With the high rate of unemployment across the globe many people with computers have turned themselves to designers in quest for a living. The availability of graphic design applications, both genuine and pirated and mushrooming of colleges purporting to offer graphic design courses have not made things any better. Consequently there has been an influx of “graphic designers” in the market making it difficult for some clients to pick out professional designers for their projects.
At this point it is important to ask, does having the skills to use graphic design software equal to being a graphic designer? Does the ability to crop and retouch a photo in Photoshop make one a designer? If the answer to these questions is no, then some so-called designers in the market are not designers but software manipulators / quacks.
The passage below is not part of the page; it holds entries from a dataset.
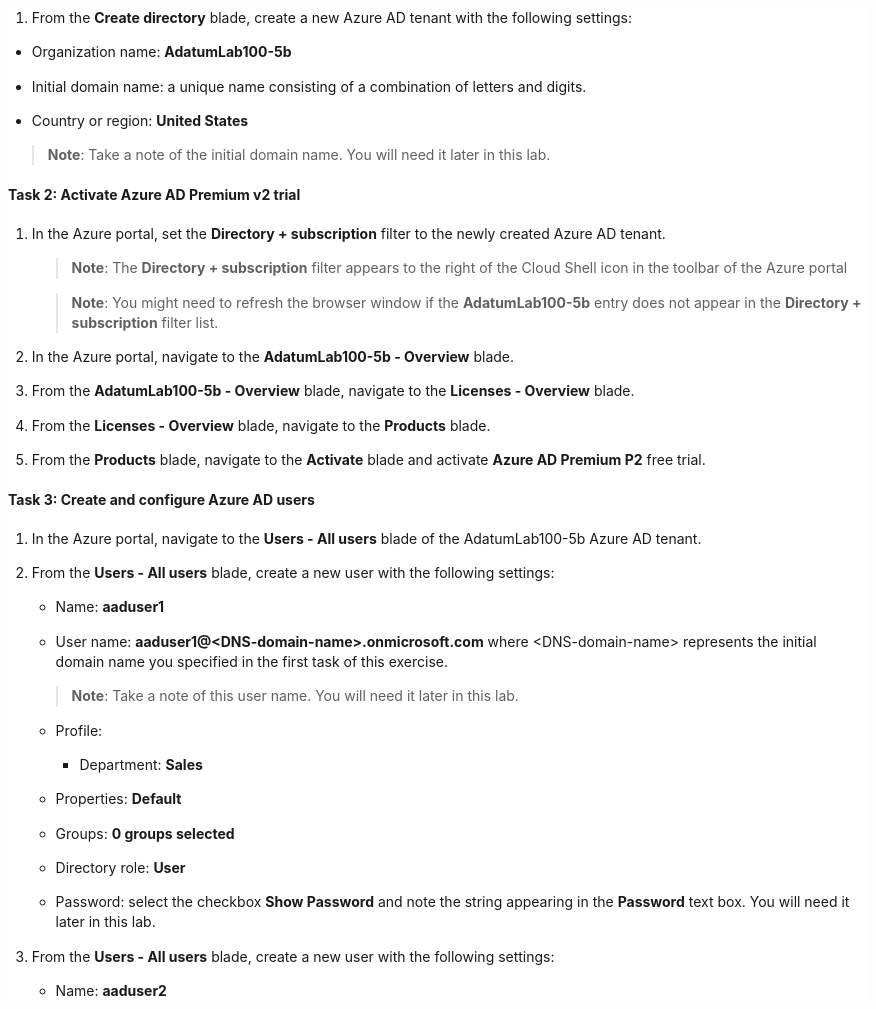 1. From the **Create directory** blade, create a new Azure AD tenant with the following settings: 

  - Organization name: **AdatumLab100-5b**

  - Initial domain name: a unique name consisting of a combination of letters and digits. 

  - Country or region: **United States**

   > **Note**: Take a note of the initial domain name. You will need it later in this lab. 


#### Task 2: Activate Azure AD Premium v2 trial

1. In the Azure portal, set the **Directory + subscription** filter to the newly created Azure AD tenant.

   > **Note**: The **Directory + subscription** filter appears to the right of the Cloud Shell icon in the toolbar of the Azure portal 

   > **Note**: You might need to refresh the browser window if the **AdatumLab100-5b** entry does not appear in the **Directory + subscription** filter list.

1. In the Azure portal, navigate to the **AdatumLab100-5b - Overview** blade.

1. From the **AdatumLab100-5b - Overview** blade, navigate to the **Licenses - Overview** blade.

1. From the **Licenses - Overview** blade, navigate to the **Products** blade. 

1. From the **Products** blade, navigate to the **Activate** blade and activate **Azure AD Premium P2** free trial.


#### Task 3: Create and configure Azure AD users

1. In the Azure portal, navigate to the **Users - All users** blade of the AdatumLab100-5b Azure AD tenant.

1. From the **Users - All users** blade, create a new user with the following settings:

    - Name: **aaduser1**

    - User name: **aaduser1@&lt;DNS-domain-name&gt;.onmicrosoft.com** where &lt;DNS-domain-name&gt; represents the initial domain name you specified in the first task of this exercise. 

   > **Note**: Take a note of this user name. You will need it later in this lab.

    - Profile: 

        - Department: **Sales**

    - Properties: **Default**

    - Groups: **0 groups selected**

    - Directory role: **User**

    - Password: select the checkbox **Show Password** and note the string appearing in the **Password** text box. You will need it later in this lab.

1. From the **Users - All users** blade, create a new user with the following settings:

    - Name: **aaduser2**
Similarly, one is not considered a fashion designer because he/she can mend a torn garment. There is more to fashion design than mending torn garments and so it is in graphic design.
How then can one distinguish a genuine graphic designer from a software manipulator? There are many ways but I will highlight three of them:
Software manipulators are good in copying what others have done. There is hardly any original work in their portfolio. Their portfolio is full of work executed using clip art and vector images. I am not saying that clip art and vector images are bad, but they are not supposed to replace the creativity and originality of a designer. If the so-called “designer” has to use them in every project, then there is a problem. Part of graphic design involves coming up with creative concepts that distinguishes the work of a client from others.
Software manipulators usually under charge since they have nothing new to offer. If it is a logo, they will just use templates bought from the internet or use logo design applications that have preset icons and images. Therefore they can create a logo in 5 minutes and charge $10. Unfortunately the client who pays for such a logo will come across a similar one sooner or later. Professional graphic design costs money and any client who is serious about the image of the company he represents will make sure that they hire a professional to do the work.
Software manipulators cannot explain or defend their designs. If you ask them to explain the rationale behind a particular concept they will not be able or will give unconvincing reasons since the work was not well thought through.
So the next time you are seeking the services of a designer make sure you are dealing with a professional graphic designer and not a software manipulator.
What other ways can you tell you are dealing with a software manipulator? Let me know what you think.
Designing on speculation or speculative design is asking a designer to supply sample designs of real work without any commitment of hiring him. In most cases the client provides several graphic designers with a brief and then asks for sample designs. The client then decides on who to hire based on samples sent and price charged. The other graphic designers who do not qualify are neither compensated for time spent interpreting the brief or work done.
Speculative design arises because of failure by the designer to communicate terms of engagement to clients and would be clients. Another reason is that many designers are ignorant of the worth of their intellectual property. They tend to view design as only software manipulation.
When I started out on my own after quitting employment, I met this client who asked me to design a logo for an NGO he was establishing. He had been referred to me by a client I was servicing and whom we were having a cordial relationship. Based on this, I innocently trusted him and started designing the logo. This I did even after he told me that he did not have the money but was sourcing it from some donors. I assumed even after knowing that assumption is the lowest form of knowledge that he would pay me once the funding started flowing. Anyway, I emailed the ideas I had come up with and he replied by mentioning that the work was a good beginning and I should consult with his colleague to finalize on the logo. That was the last time I heard from him. After a year or two of silence I decided to visit his website and see what logo he was using since we had not finalized on what I had come up with. To my amazement, he had picked one of the samples I had emailed him and used it in all their material. Seeing this, I tried to use all possible means at my disposal to seek compensation but was not successful. I could only blame myself and had to learn the lesson the hard way. My ignorance had finally rewarded me handsomely.
Dear designer, beware, do not involve yourself in speculative work no matter how promising the offer is.
To you dear client, please judge the ability of a designer based on his portfolio. Asking for speculative work is unprofessional and disrespectful of a designer’s time and intelligence. It is forcing a designer to work for free whether he is aware of it or not.
No professional agrees to offer their services without guarantee of payment. Whether it is a lawyer, doctor, architect or even carpenter. The least they require from a client is a deposit, which acts as proof of commitment and in several cases signing of a contract. Advertising agencies are perhaps the only exceptions which can offer samples since they can pitch a concept before they have the work, but once they get the work they buy all the client’s media. This in return earns them millions in commissions.